Prime Minister Benjamin Netanyahu said on Monday that Israel would not allow its citizens to be tried for alleged war crimes over the Gaza war and that adopting a damning UN report on the offensive endangered the stalled peace process.

The hawkish premier was speaking days before the UN Security Council was to raise the report, which accused both Israel and the Gaza Strip's Islamist Hamas rulers of committing war crimes during the 22-day war at the turn of the year.

"Our first mission is to head off this attack," Netanyahu told the opening of the winter session of parliament, the Knesset.

"This warped document... written by this warped committee undermines Israel's right to self defence. This report encourages terror and endangers the peace," he said, repeating comments he made at the annual UN General Assembly.

"I want to make it clear -- Israel will not take any chances for peace if it can't defend itself," he said.

Netanyahu also said that Israel will not allow a situation in which its political leadership during the war and military officials would face trial over the conflict that killed 1,400 Palestinians and 13 Israelis.

"We will not agree to a situation where (ex-premier) Ehud Olmert, (defence minister) Ehud Barak and (ex-foreign minister and now opposition leader) Tzipi Livni, who sent our soldiers to defend our cities and citizens, will sit on the defendants' bench in The Hague," he said of the International Criminal Court.

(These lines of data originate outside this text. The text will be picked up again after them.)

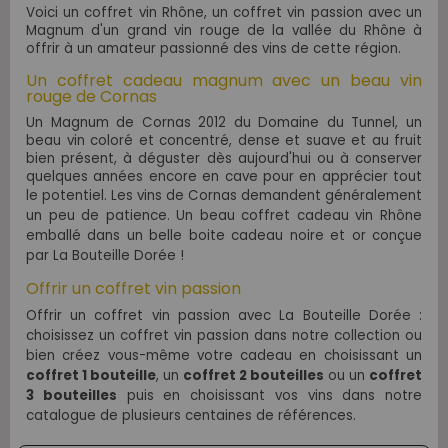
Voici un coffret vin Rhône, un coffret vin passion avec un
Magnum d'un grand vin rouge de la vallée du Rhône à
offrir à un amateur passionné des vins de cette région.
Un coffret cadeau magnum avec un beau vin
rouge de Cornas
Un Magnum de Cornas 2012 du Domaine du Tunnel,
un
beau vin coloré et concentré, dense et suave et au fruit
bien présent, à déguster dès aujourd'hui ou à conserver
quelques années encore en cave pour en apprécier tout
le potentiel.
Les vins de Cornas demandent généralement
un peu de patience. Un beau coffret cadeau vin Rhône
emballé dans un belle boite cadeau noire et or conçue
par La Bouteille Dorée
!
Offrir un coffret vin passion
Offrir un coffret vin passion avec La Bouteille Dorée :
choisissez un coffret vin passion dans notre collection ou
bien créez vous-même votre cadeau en choisissant un
coffret 1 bouteille
, un
coffret 2 bouteilles
ou un
coffret
3 bouteilles
puis en choisissant vos vins dans notre
catalogue de plusieurs centaines de références.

"We will not agree to a situation where IDF commanders and soldiers are branded war criminals after they defended the citizens of Israel with bravery and honour from a cruel enemy," Netanyahu said.

The UN report, released by an independent international fact-finding mission headed by former international war crimes prosecutor Richard Goldstone last month, accused Israel and Palestinian armed groups of committing war crimes during the war that erupted last December 27.

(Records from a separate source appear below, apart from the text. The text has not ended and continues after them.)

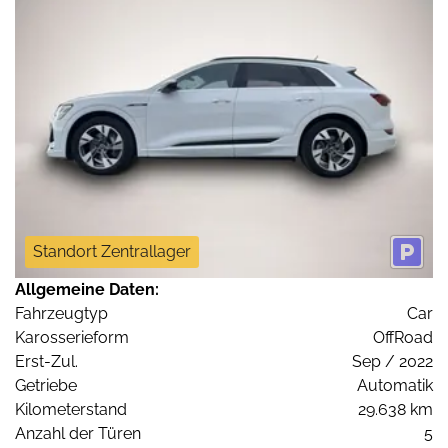
Standort Zentrallager
Allgemeine Daten:
Fahrzeugtyp
Car
Karosserieform
OffRoad
Erst-Zul.
Sep / 2022
Getriebe
Automatik
Kilometerstand
29.638 km
Anzahl der Türen
5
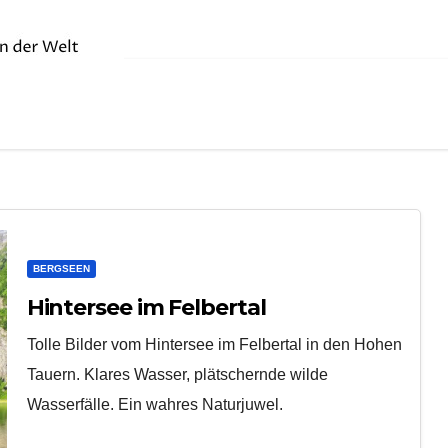
BERGSEEN
Hintersee im Felbertal
Tolle Bilder vom Hintersee im Felbertal in den Hohen
Tauern. Klares Wasser, plätschernde wilde
Wasserfälle. Ein wahres Naturjuwel.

The UN Security Council is due to begin holding its regular monthly debate on the Middle East on Wednesday, with the session widely expected to discuss the findings of the Goldstone report.

UN chief Ban Ki-moon supports a Palestinian proposal to reopen debate in the Human Rights Council on the report, his spokeswoman Michele Montas said on Monday.

She said Ban discussed the issue during a telephone conversation with Palestinian president Mahmud Abbas on Sunday.